Contextual LSTM (CLSTM) models for Large scale NLP tasks
Ghosh, Shalini
and
Vinyals, Oriol
and
Strope, Brian
and
Roy, Scott
and
Dean, Tom
and
Heck, Larry
arXiv e-Print archive - 2016 via Local Bibsonomy
Keywords:
dblp
TLDR; The authors propose a Contextual LSTM (CLSTM) model that appends a context vector to input words when making predictions. The authors evaluate the model and Language Modeling, next sentence selection and next topic prediction tasks, beating standard LSTM baselines.
#### Key Points
- The topic vector comes from an internal classifier system and is supervised data. Topics can also be estimated using unsupervised techniques.
- Topic can be calculated either based on the previous words of the current sentence (SentSegTopic), all words of the previous sentence (PrevSegTopic), and current paragraph (ParaSegTopic). Best CLSTM uses all of them.
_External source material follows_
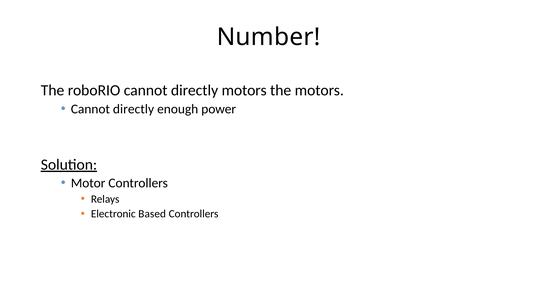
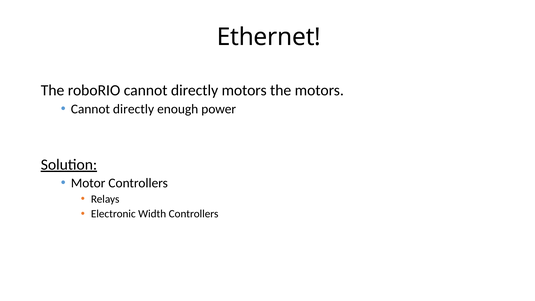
Number: Number -> Ethernet
Based: Based -> Width
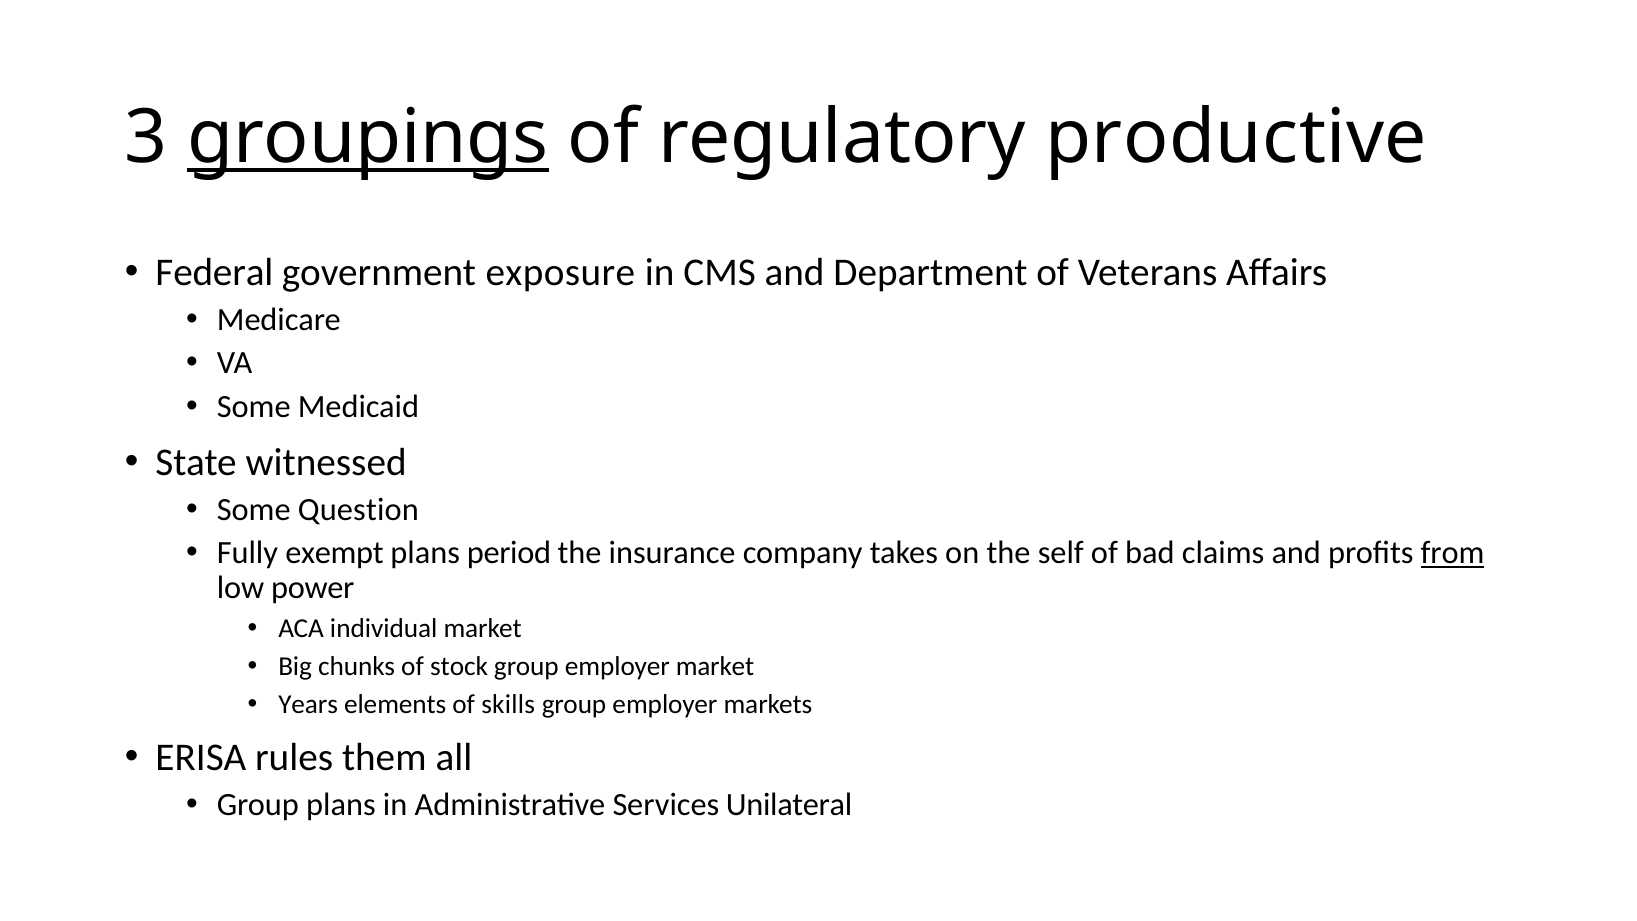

- English Wikipedia Dataset: 1400M words train, 177M validation, 178M words test. 129k vocab.
- When current segment topic is present, the topic of the previous sentence doesn't matter.
- Authors couldn't compare to other models that incorporate topics because they don't scale to large-scale datasets.
- LSTMs are a long chain and authors don't reset the hidden state between sentence boundaries. So, a sentence has implicit access to the prev. sentence information, but explicitly modeling the topic still makes a difference.
#### Notes/Thoughts
- Increasing number of hidden units seems to have a *much* larger impact on performance than increasing model perplexity. The simple word-based LSTM model with more hidden units significantly outperforms the complex CLSTM model. This makes me question the practical usefulness of this model.
- IMO the comparisons are somewhat unfair because by using an external classifier to obtain topic labels you are bringing in external data that the baseline models didn't have access to.
- What about using other unsupervised sentence embeddings as context vectors, e.g. seq2seq autoencoders or PV?
- If the LSTM was perfect in modeling long-range dependencies then we wouldn't need to feed extra topic vectors. What about residual connections?